Third place, the Chinese XAG, has grown in markets like Latin America and Southeast Asia, which secured its rank among the market leaders. 

Insitu is now the top dual-use drone manufacturer, with significant global partnerships while Schiebel’s performance in NATO exercises helped it climb the ranks into second place. Edge Autonomy, Quantum Systems, and IdeaForge rounded up the top 5 and established their strong position as industry leaders.

Perhaps the biggest factor that will impact dual-use drone manufacturers’ ranking will be drawing the line between their commercial use, their government use, and the blurry line of pushing into mostly military use given their potential to impact the conflicts in Ukraine, Gaza, and other parts of the world.

Industry Engagement: Annual Survey and Drone Events

The 2023 global drone industry survey saw a record 1,113 submissions from 85 countries, a 25 percent increase from the previous year. Japan, the United States, and China had the highest rate of participation.

The industry’s optimism has returned to a healthier level, with regulatory obstacles remaining a consistent concern, which highlights the importance of well-defined regulatory frameworks for industry growth​​. 

In another exciting development, drone events are back in full swing.

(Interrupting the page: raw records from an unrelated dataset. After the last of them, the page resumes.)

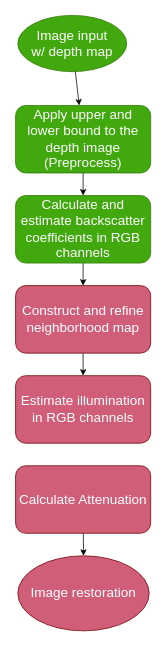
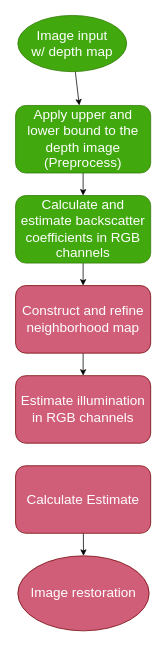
  <mxCell id="0" />
  <mxCell id="1" parent="0" />
  <mxCell id="2" value="" style="edgeStyle=none;html=1;fontSize=18;" edge="1" parent="1" source="3" target="5"><mxGeometry relative="1" as="geometry" /></mxCell>
  <mxCell id="3" value="&lt;font style=&quot;font-size: 18px;&quot;&gt;Image input &lt;br&gt;w/ depth map&lt;/font&gt;" style="ellipse;whiteSpace=wrap;html=1;fillColor=#41A90E;fontColor=#ffffff;strokeColor=#2D7600;" vertex="1" parent="1"><mxGeometry x="23" y="20" width="145" height="75" as="geometry" /></mxCell>
  <mxCell id="4" value="" style="edgeStyle=none;html=1;fontSize=18;" edge="1" parent="1" source="5" target="7"><mxGeometry relative="1" as="geometry" /></mxCell>
  <mxCell id="5" value="Apply upper and lower bound to the depth image (Preprocess)" style="rounded=1;whiteSpace=wrap;html=1;fontSize=18;fillColor=#41A90E;fontColor=#ffffff;strokeColor=#2D7600;" vertex="1" parent="1"><mxGeometry x="20" y="140" width="180" height="90" as="geometry" /></mxCell>
  <mxCell id="6" value="" style="edgeStyle=none;html=1;fontSize=18;" edge="1" parent="1" source="7" target="9"><mxGeometry relative="1" as="geometry" /></mxCell>
  <mxCell id="7" value="Calculate and estimate backscatter coefficients in RGB channels" style="rounded=1;whiteSpace=wrap;html=1;fontSize=18;fillColor=#41A90E;fontColor=#ffffff;strokeColor=#2D7600;" vertex="1" parent="1"><mxGeometry x="20" y="260" width="180" height="90" as="geometry" /></mxCell>
  <mxCell id="8" value="" style="edgeStyle=none;html=1;fontSize=18;" edge="1" parent="1" source="9" target="10"><mxGeometry relative="1" as="geometry" /></mxCell>
  <mxCell id="9" value="Construct and refine neighborhood map" style="rounded=1;whiteSpace=wrap;html=1;fontSize=18;fillColor=#D15E79;fontColor=#ffffff;strokeColor=#6F0000;" vertex="1" parent="1"><mxGeometry x="20" y="380" width="180" height="90" as="geometry" /></mxCell>
  <mxCell id="10" value="Estimate illumination in RGB channels" style="rounded=1;whiteSpace=wrap;html=1;fontSize=18;fillColor=#D15E79;fontColor=#ffffff;strokeColor=#6F0000;" vertex="1" parent="1"><mxGeometry x="20" y="500" width="180" height="90" as="geometry" /></mxCell>
  <mxCell id="11" value="" style="edgeStyle=none;html=1;fontSize=18;" edge="1" parent="1" source="12" target="13"><mxGeometry relative="1" as="geometry" /></mxCell>
- <mxCell id="12" value="Calculate Attenuation" style="rounded=1;whiteSpace=wrap;html=1;fontSize=18;fillColor=#D15E79;fontColor=#ffffff;strokeColor=#6F0000;" vertex="1" parent="1"><mxGeometry x="20" y="620" width="180" height="90" as="geometry" /></mxCell>
+ <mxCell id="12" value="Calculate Estimate" style="rounded=1;whiteSpace=wrap;html=1;fontSize=18;fillColor=#D15E79;fontColor=#ffffff;strokeColor=#6F0000;" vertex="1" parent="1"><mxGeometry x="20" y="620" width="180" height="90" as="geometry" /></mxCell>
  <mxCell id="13" value="&lt;font style=&quot;font-size: 18px;&quot;&gt;Image restoration&lt;/font&gt;" style="ellipse;whiteSpace=wrap;html=1;fillColor=#D15E79;fontColor=#ffffff;strokeColor=#6F0000;" vertex="1" parent="1"><mxGeometry x="23" y="740" width="175" height="100" as="geometry" /></mxCell>
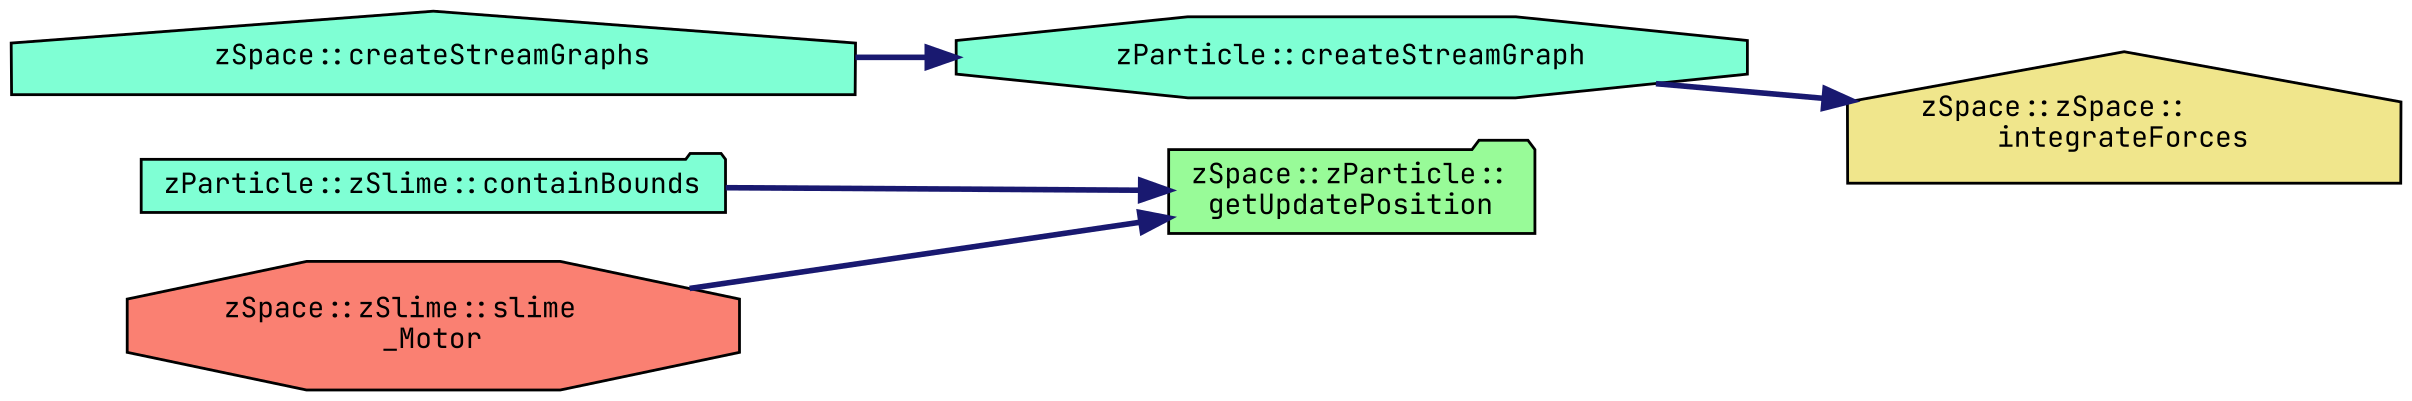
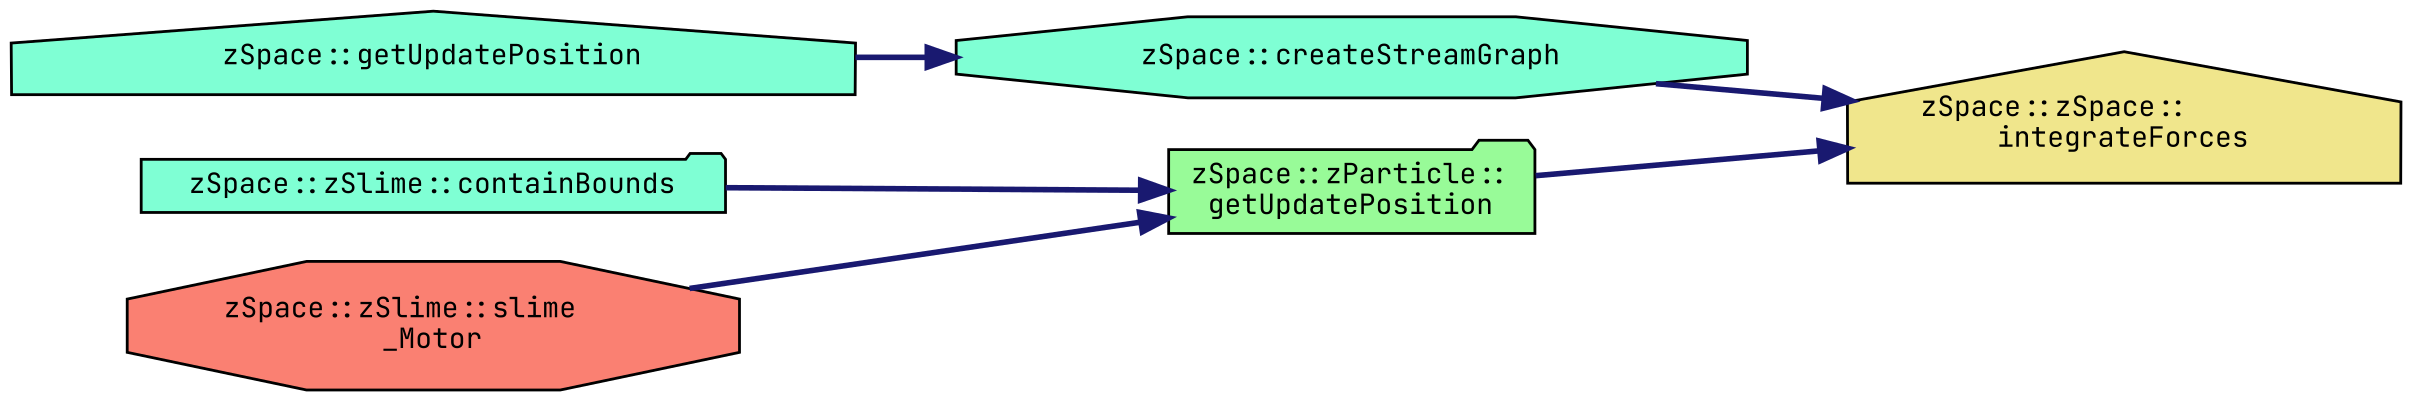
  digraph {
    fontname="JetBrains Mono"
    rankdir=RL
    node [color=black fillcolor=aquamarine fontname="JetBrains Mono" fontsize=10 shape=house style=filled]
    edge [color=midnightblue dir=back fontname="JetBrains Mono" fontsize=10 labelfontname=Helvetica labelfontsize=10 style=bold]
    n1 [fillcolor=khaki fontcolor=black height=0.2 label="zSpace::zSpace::\lintegrateForces" width=0.4]
-   n2 [height=0.2 label="zParticle::createStreamGraph" shape=octagon width=0.4]
+   n2 [height=0.2 label="zSpace::createStreamGraph" shape=octagon width=0.4]
    n3 [fillcolor=palegreen height=0.2 label="zSpace::zParticle::\lgetUpdatePosition" shape=folder width=0.4]
-   n4 [height=0.2 label="zSpace::createStreamGraphs" width=0.4]
-   n5 [height=0.2 label="zParticle::zSlime::containBounds" shape=folder width=0.4]
+   n4 [height=0.2 label="zSpace::getUpdatePosition" width=0.4]
+   n5 [height=0.2 label="zSpace::zSlime::containBounds" shape=folder width=0.4]
    n6 [fillcolor=salmon height=0.2 label="zSpace::zSlime::slime\l_Motor" shape=octagon width=0.4]
    n1 -> n2
+   n1 -> n3
    n2 -> n4
    n3 -> n5
    n3 -> n6
  }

For Drone Industry Insights, this translated into keynote speeches and presentations at premiere events all around the world. Starting the year with the exciting Drone Show Korea (Busan, Korea) and the perennial Amsterdam Drone Week (Amsterdam, Netherlands), our team proceeded to present at the innovative Energy Drone & Robotics Summit (Houston, TX, USA) and the extravagant Drone World Congress (Shenzhen, China).

The end of summer then brought the Scandinavian drone industry together at the International Drone Show (Odense, Denmark) as well as the global drone community meeting at the Commercial UAV Expo (Las Vegas, NV, USA). Finally, the presentation season then concluded with Interaerial Solutions (Berlin, Germany) and a digital presentation for Dronitaly (Bologna, Italy).

Eyes on Advanced Air Mobility

The Advanced Air Mobility (AAM) industry is set to grow into a market worth US$20.8 billion by 2035 at a CAGR (compound annual growth rate) of 22.1 percent.

Perhaps this explains why so many events have reserved a unique spot for it on their agenda (or created an entirely new event), and why so many investment sums and headlines have gone into this segment of the drone industry.

In 2023, some major headlines for the future of AAM included Archer Aviation securing $215 million in funding from major stakeholders and acquitting a Special Airworthiness Certificate from the FAA for their Midnight eVTOL, Boeing taking full ownership of Wisk, Australia’s Civil Aviation Authority releasing vertiport guidelines, and Volocopter’s plans to offer services by the 2024 Paris Olympics, among a plethora of other headlines.

Perhaps no other topic besides AAM could encompass the drone industry’s journey in 2023: big imagination created plenty of promise, and it is now becoming part of our daily reality.